On Apr 25, 2005, at 12:41 PM, Maru Dubshinki wrote:

On 4/25/05, Warren Ockrassa <[EMAIL PROTECTED]> wrote:

So what would be the way to prevent that mapping from working? It
seemed obvious to me: A one-time pad. One-time pads are used to
scramble a coded message and are then discarded (hence their name);
with a genuine one-time pad encryption, a message is irretrievably
obfuscated. The only way to decrypt it is with a key, and if that key
is lost, so it the message, forever. This is because with a real
one-time pad any single character in the message could be replaced by
any other character. A note the length of this one would probably never
be deciphered, even if the universe lasts another fifty or so billion
years and there was an infinite number of compute cycles to commit to
its cracking.

Ehh. You are correct that no mathematical approach can break one-time pads, since there is no connection between symbols for the math to undo, but if you had an infinity computer (or a decent approximation), you could simulate all possible senders and receivers and break it that way.

OK, fair enough -- but how would that really supply you with an answer? If you simulated all senders and receivers, how would that be significantly different from the message content's encryption itself? You'd have a reduced range of possible transmitters, sure, but you'd still have a range of equally-likely interpretations, wouldn't you?


So the more I thought about that, the more it seemed that only people
with actual organic abnormalities might be possessed of a different
enough neural map that a Rosetta device couldn't "read" them. They'd
have to be conscious, capable of more or less high function, but also
organically variant. That pointed to schizophrenia.
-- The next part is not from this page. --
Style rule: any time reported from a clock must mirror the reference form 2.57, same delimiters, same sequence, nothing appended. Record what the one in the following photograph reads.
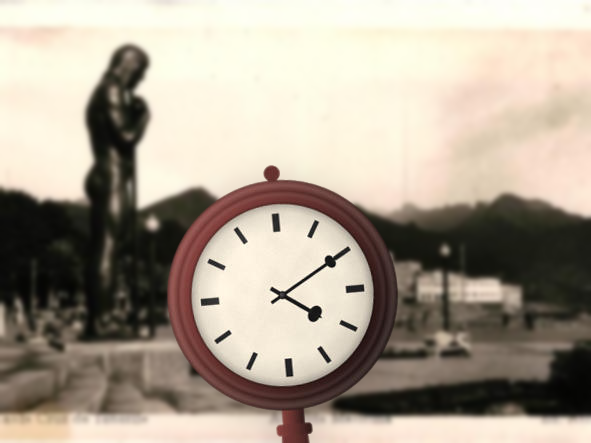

The tragedy of it, of course, is that in such a future it's in
government and corporate interests *not* to treat or cure
schizophrenia. I love it when dilemmas like that get dropped in my lap;
they really punch up a story.

I'm afraid I'm not following why the schizophrenics would be unreadable: if 'Rosetta' is flashing all its inputs and storing the (arbitrary) responses, simply differing from other humans wouldn't make much difference, I would think- the differences could be as random as one pleases, and they would still be compensated for. Now, if the Rosetta's were working from a precomputed table of action/reactions to decipher the thoughts, then I could see why neurologically atypical individuals would be useful.

That's the idea, yeah -- there's basically a very large table of neural responses to stimuli, and as the patterns are matched the ways of reading those neurons become slowly more clear. It's based on a pretty big database; the only reason it takes a while to get a Rosetta translation to work is the human bottleneck. Sensations, images and so on have to be fed in and responses read, and that's what really takes the time.


But since schizophrenic brains are both nonstandard -- significantly deviant from the normative clusters Rosetta would already contain -- *and* (presumably) unique from one another, there's never been a way to pattern their neural responses to anything. In essence each set of responses in a schizophrenic brain comprises its own database entry in the set, with no correlates. So 100 such brains would equal 100 entries with no (or proximally no) cross-matching of patterns.

Perhaps the Rosettas could vary in capacity? Dumb, miniature ones
working from hash tables, and expensive sophisticated realtime ones?

That's sort of how VR simulators work in the story. One of the characters gets a simulation game console and can't play it, because there's no basic map with which the simulator can work to feed in impressions.


A custom "translator" can be made that's keyed to the basic senses, something that lets the most fundamental aspects of a simulation function, but it's many orders of magnitude less complex than anything a Rosetta attempts, and it works (more or less) because things like sensory information, which is fed into the brain on a pre- or unconscious level, is easier to encode than something like a probe for a thought. Furthermore since the simulations aren't as interested in responding to conscious ideas, they don't need to receive -- just send.